Event

Mary Corse’s First Museum Survey Comes to LACMA

This weekend, the Los Angeles County Museum of Art (LACMA), opens Mary Corse: A Survey in Light, the Chouinard alum’s first solo museum survey. The exhibition, which runs from July 28 to Nov. 11, brings together Corse’s key bodies of work, including 20 paintings, two sculptures and light encasements that she engineered in the 1960s.

Corse (Chouinard 68), emerged as one of the few women associated with the West Coast Light and Space movement. The movement examined how light and geometric shapes can shape both perception and experience. Corse explored those themes through painting, experimenting with elements from the monochrome to the grid, as well as materials such as plexiglass, metallic flakes and clay. The artist completed courses in quantum physics from the University of Southern California in order to be certified to handle Tesla coils needed for her work with plexiglass.

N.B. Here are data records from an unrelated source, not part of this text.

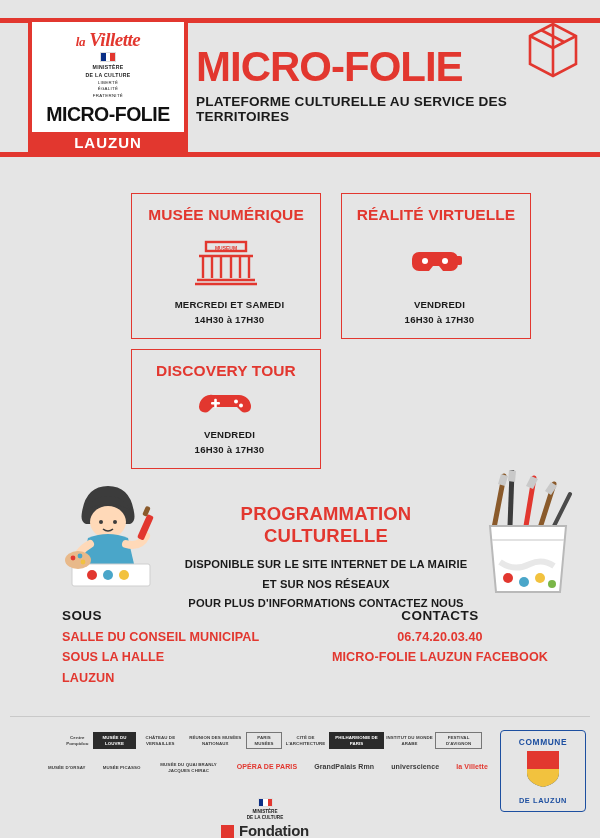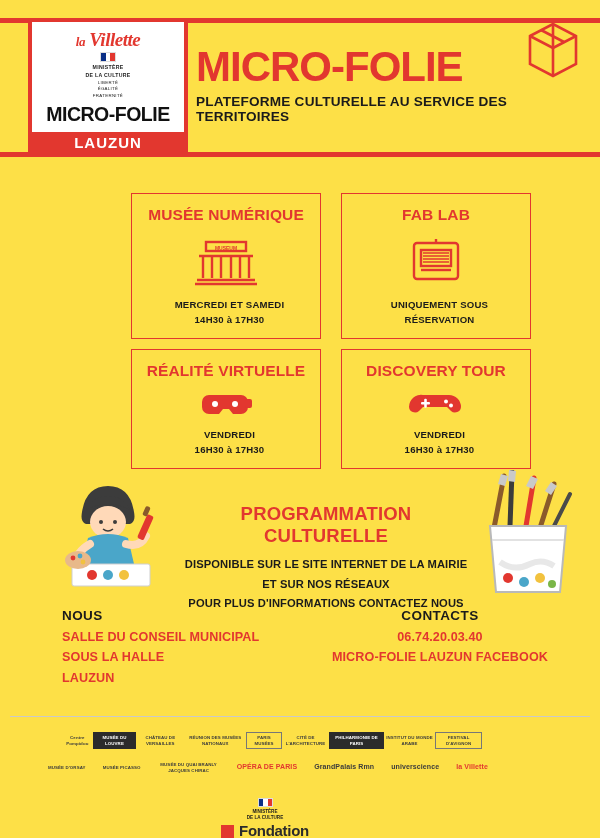--- a/index.html
+++ b/index.html
@@ -5,21 +5,21 @@
   * { box-sizing: border-box; margin: 0; padding: 0; }
   html, body {
     width: 600px; height: 838px;
     background: #ffffff;
     font-family: "Liberation Sans", sans-serif;
     overflow: hidden;
   }
   .poster {
     position: relative;
     width: 600px; height: 838px;
-    background: #fde047;
+    background: #e5e5e5;
   }
 
   
   .header {
     position: relative;
     height: 160px;
   }
   .header-bar-top {
     position: absolute;
     left: 0; top: 18px;
@@ -388,40 +388,20 @@
           </g>
           <text x="33" y="15.5" font-size="5" text-anchor="middle" fill="#e2372f" font-family="Liberation Sans, sans-serif" font-weight="bold">MUSEUM</text>
         </svg>
       </div>
       <div class="lines">
         <div>MERCREDI ET SAMEDI</div>
         <div>14H30 à 17H30</div>
       </div>
     </div>
 
-    <div class="card">
-      <h3>FAB LAB</h3>
-      <div class="icon">
-        <svg width="56" height="52" viewBox="0 0 56 52">
-          <g stroke="#e2372f" stroke-width="2.4" fill="none">
-            <rect x="6" y="8" width="44" height="36" rx="3"></rect>
-            <rect x="13" y="15" width="30" height="16"></rect>
-            <path d="M13 35 L43 35"></path>
-            <path d="M28 4 L28 8"></path>
-          </g>
-          <g stroke="#e2372f" stroke-width="1.3">
-            <path d="M15 18 L41 18 M15 21 L41 21 M15 24 L41 24 M15 27 L41 27"></path>
-          </g>
-        </svg>
-      </div>
-      <div class="lines">
-        <div>UNIQUEMENT SOUS</div>
-        <div>RÉSERVATION</div>
-      </div>
-    </div>
 
     <div class="card">
       <h3>RÉALITÉ VIRTUELLE</h3>
       <div class="icon">
         <svg width="62" height="34" viewBox="0 0 62 34">
           <path d="M14 8 H46 a7 7 0 0 1 7 7 v5 a7 7 0 0 1 -7 7 H38 l-4 -5 h-6 l-4 5 H14 a7 7 0 0 1 -7 -7 v-5 a7 7 0 0 1 7 -7 Z" fill="#e2372f"></path>
           <rect x="50" y="12" width="7" height="9" rx="2" fill="#e2372f"></rect>
           <circle cx="20" cy="17" r="3" fill="#fff"></circle>
           <circle cx="40" cy="17" r="3" fill="#fff"></circle>
         </svg>
@@ -514,21 +494,21 @@
 
       <circle cx="34" cy="108" r="5" fill="#e2372f"></circle>
       <circle cx="50" cy="112" r="5" fill="#4aa6c9"></circle>
       <circle cx="66" cy="108" r="5" fill="#f2c23e"></circle>
       <circle cx="78" cy="114" r="4" fill="#7ab648"></circle>
     </svg>
   </div>
 
   <div class="info">
     <div class="info-col info-left">
-      <div class="info-head">NOUS</div>
+      <div class="info-head">SOUS</div>
       <div class="info-line">SALLE DU CONSEIL MUNICIPAL</div>
       <div class="info-line">SOUS LA HALLE</div>
       <div class="info-line">LAUZUN</div>
     </div>
     <div class="info-col info-right">
       <div class="info-head">CONTACTS</div>
       <div class="info-line">06.74.20.03.40</div>
       <div class="info-line">MICRO-FOLIE LAUZUN FACEBOOK</div>
     </div>
   </div>
@@ -567,15 +547,26 @@
       </div>
       <div style="width:46px"></div>
       <div class="fondation">
         <span class="fond-square"></span><span>Fondation</span>
       </div>
       <div style="width:40px"></div>
       <div class="arte">arte</div>
       <div class="arte-note">ARTE soutient les Micro-Folies en proposant une sélection de programmes documentaires, fictions, VR et jeux vidéo</div>
     </div>
 
+    <div class="commune">
+      <div class="t">COMMUNE</div>
+      <svg class="shield" viewBox="0 0 36 40">
+        <path d="M2 2 H34 V24 q0 10 -16 14 Q2 34 2 24 Z" fill="#1d4fa0"></path>
+        <path d="M2 2 H18 V20 H2 Z" fill="#e2372f"></path>
+        <path d="M18 20 H34 V24 q0 10 -16 14 Z" fill="#f2c23e"></path>
+        <path d="M2 20 H18 V38 Q2 34 2 24 Z" fill="#f2c23e"></path>
+        <path d="M18 2 H34 V20 H18 Z" fill="#e2372f"></path>
+      </svg>
+      <div class="b">DE LAUZUN</div>
+    </div>
   </div>
 
 </div>
 
 </body></html>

Also featured in the show are her White Light Paintings, begun in 1968, and the Black Earth series that she initiated after moving in 1970 from Downtown Los Angeles to Topanga Canyon, where she lives and works today.

Corse’s paintings and sculptures touch on ideas of temporality, transformation and the subjective nature of perception. If there’s nothing truly static in reality, then why should art be made to be? Her work references the specificity of looking, the viewer’s experience becomes deeply individual and introspective.